(TEXTO FORNECIDO)
== == ==

A par desse modelo de guarda, fala-se no de alternada, que se caracteriza pela possibilidade de cada um dos pais deter a guarda do filho segundo um rítmo de tempo pré-estabelecido (dias, semana, mês, semestre, ano). No termo do período, invertem-se os papéis. Embora descontínua - ora com um, ora com outro dos pais - não deixa de ser única a dita guarda alternada.
As repetidas quebras na continuidade das relações e ambiência afetiva, o elevado número de separações e reaproximações, provoca no menor instabilidade emocional e psíquica, prejudicando seu normal desenvolvimento, por vezes retrocessos irrecuperáveis, a não recomendar o modelo alternado, uma caricata divisão pela metade em que os pais são obrigados por lei a dividir pela metade o tempo passado com os filhos.
O desejo de ambos os pais de compartilharem a criação e a educação dos filhos e o desses de manterem adequada comunicação com ambos os pais, de forma contínua e simultânea, motivou o surgimento deste novo modelo de guarda e responsabilidade parental: a guarda compartilhada.
Este modelo, priorizando o melhor interesse dos filhos e a igualdade dos gêneros no exercício da parentalidade, é uma resposta mais eficaz à continuidade das relações da criança com seus dois pais na família dissociada, semelhantemente a uma família intacta. É um chamamento dos pais que vivem separados para exercerem conjuntamente a autoridade parental, como faziam na constância da união conjugal, ou de fato.
Para o desembargador Sérgio Gischkow Pereira (3), a guarda compartilhada é a “situação em que fiquem como detentores da guarda jurídica sobre um menor pessoas que residem em locais separados.”
Para a psicóloga Maria Antonieta Pisano Motta (4), o novo modelo deve ser compreendido “como aquela forma de custódia em que as crianças têm uma residência principal e que define ambos os genitores do ponto de vista legal como detentores do mesmo dever de guardar seus filhos.”
Ainda, porém, é grande a confusão que se faz sobre este sistema de guarda. A guarda compartilhada legal, ou, simplesmente, guarda jurídica, corresponde compartilhar todas as decisões importantes relativas aos filhos. A guarda compartilhada material, ou, simplesmente, guarda física, corresponde aos acordos de visita e acesso. No contexto da guarda jurídica, os pais podem planejar como desejarem a guarda física. O princípio de todas as determinações, entretanto, deve ser a continuidade das relações pais-filhos e a não exposição do menor ao conflito parental.

== == ==

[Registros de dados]
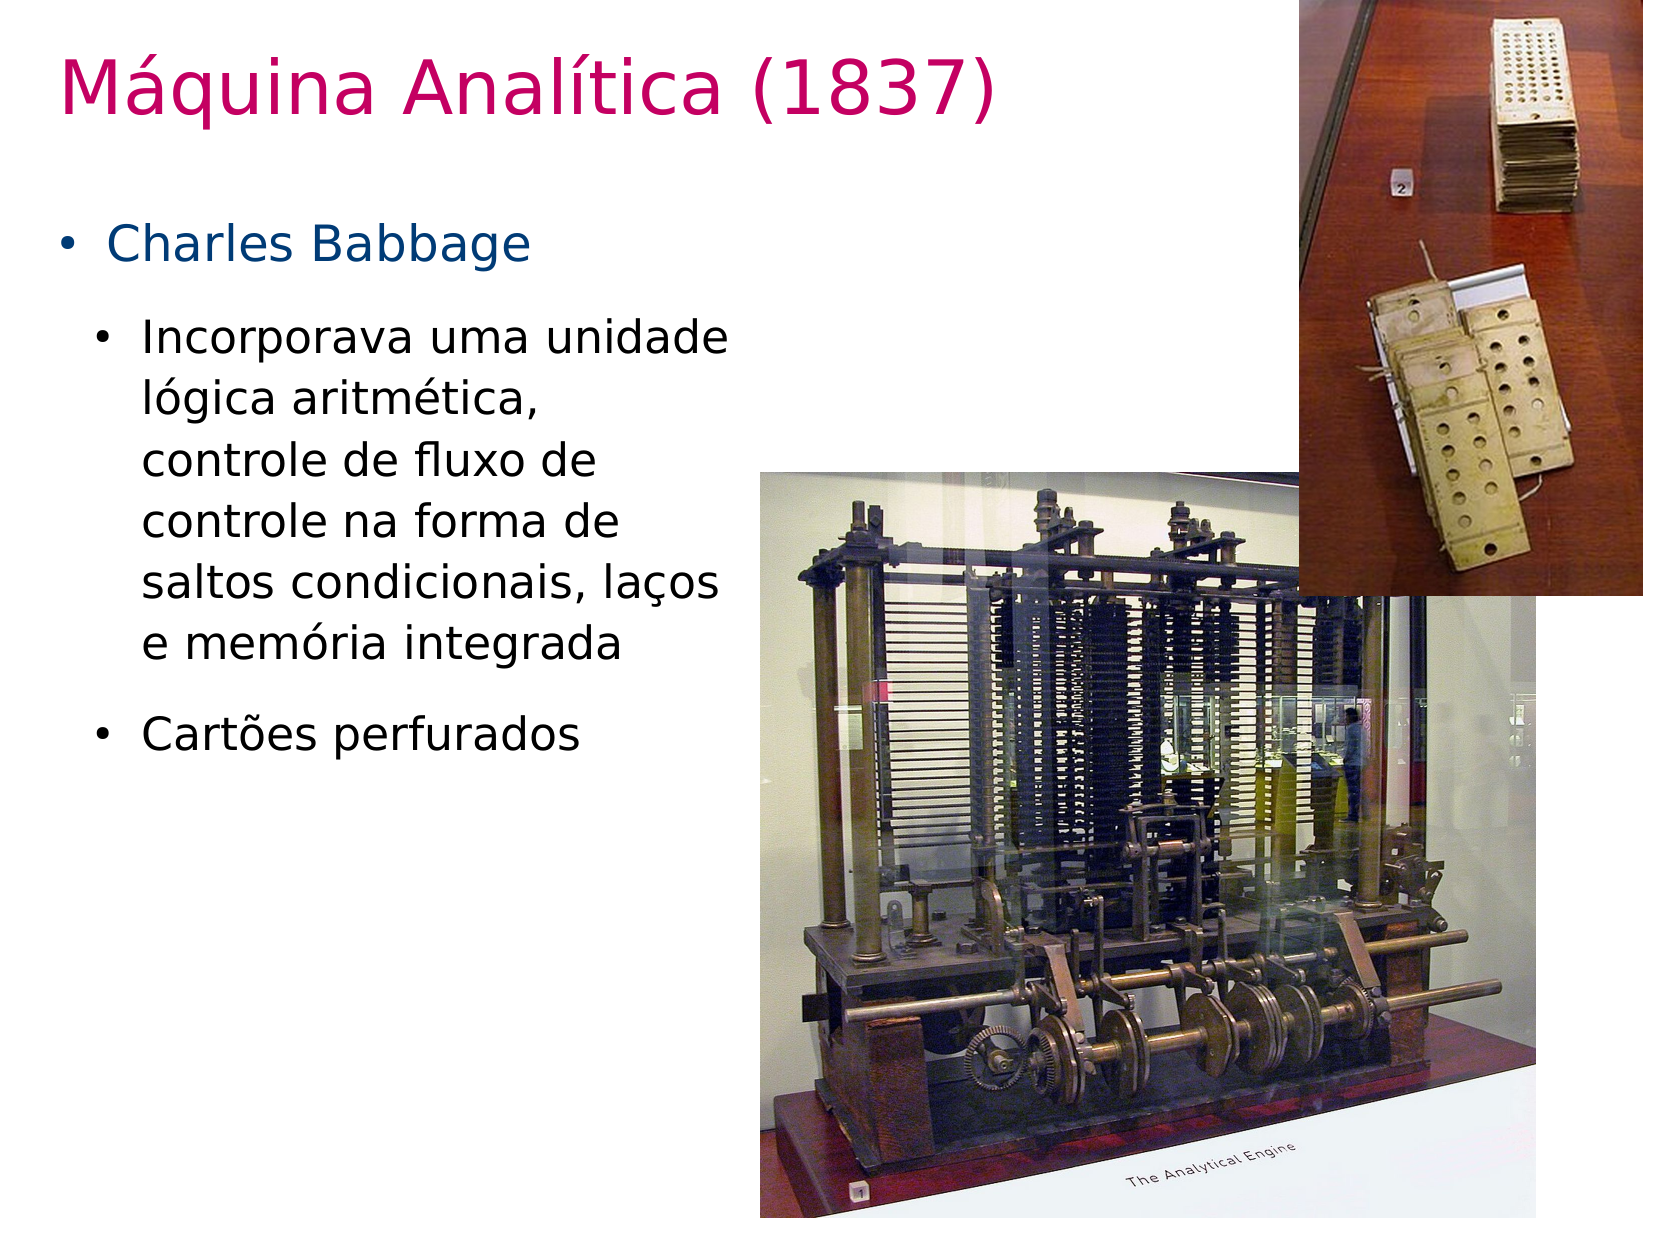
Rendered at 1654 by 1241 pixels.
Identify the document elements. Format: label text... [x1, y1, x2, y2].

title Máquina Analítica (1837) [59, 29, 1299, 148]
list Charles Babbage Incorporava uma unidade lógica aritmética, controle de fluxo de controle na forma de saltos condicionais, laços e memória integrada Cartões perfurados [59, 206, 739, 1211]
picture [760, 0, 1643, 1218]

== == ==

(TAREFAS)
A: Por favor, edite o trecho do texto sobre guarda compartilhada que vai de "A par desse" até "com os filhos." e apresente-o novamente com "insegurança emocional" no lugar de "instabilidade emocional".
B: No texto sobre guarda compartilhada, a que corresponde a guarda compartilhada material?
C: Dê sequência ao texto sobre guarda compartilhada, começando logo após a última frase dele.

(RESPOSTAS POR TAREFA)
A:
A par desse modelo de guarda, fala-se no de alternada, que se caracteriza pela possibilidade de cada um dos pais deter a guarda do filho segundo um rítmo de tempo pré-estabelecido (dias, semana, mês, semestre, ano). No termo do período, invertem-se os papéis. Embora descontínua - ora com um, ora com outro dos pais - não deixa de ser única a dita guarda alternada.
As repetidas quebras na continuidade das relações e ambiência afetiva, o elevado número de separações e reaproximações, provoca no menor insegurança emocional e psíquica, prejudicando seu normal desenvolvimento, por vezes retrocessos irrecuperáveis, a não recomendar o modelo alternado, uma caricata divisão pela metade em que os pais são obrigados por lei a dividir pela metade o tempo passado com os filhos.

B: Aos acordos de visita e acesso.

C:
Sabendo-se que a desunião dos pais impõe perdas ao menor, notadamente de um dos pais, a guarda compartilhada (a jurídica) busca atenuar esse impacto negativo, mantendo os dois pais envolvidos na criação e na educação de seus filhos, garantindo-lhes a participação comum dos genitores em seu destino. Só assim serão atenuadas as conseqüências injustas que o monopólio da autoridade parental única provoca.
Desde que o divórcio sem culpa se tornou possível, diminuindo ou, quase, fazendo desaparecer a rivalidade entre os pais, a guarda conjunta é o instrumento a privilegiar o melhor interesse do menor.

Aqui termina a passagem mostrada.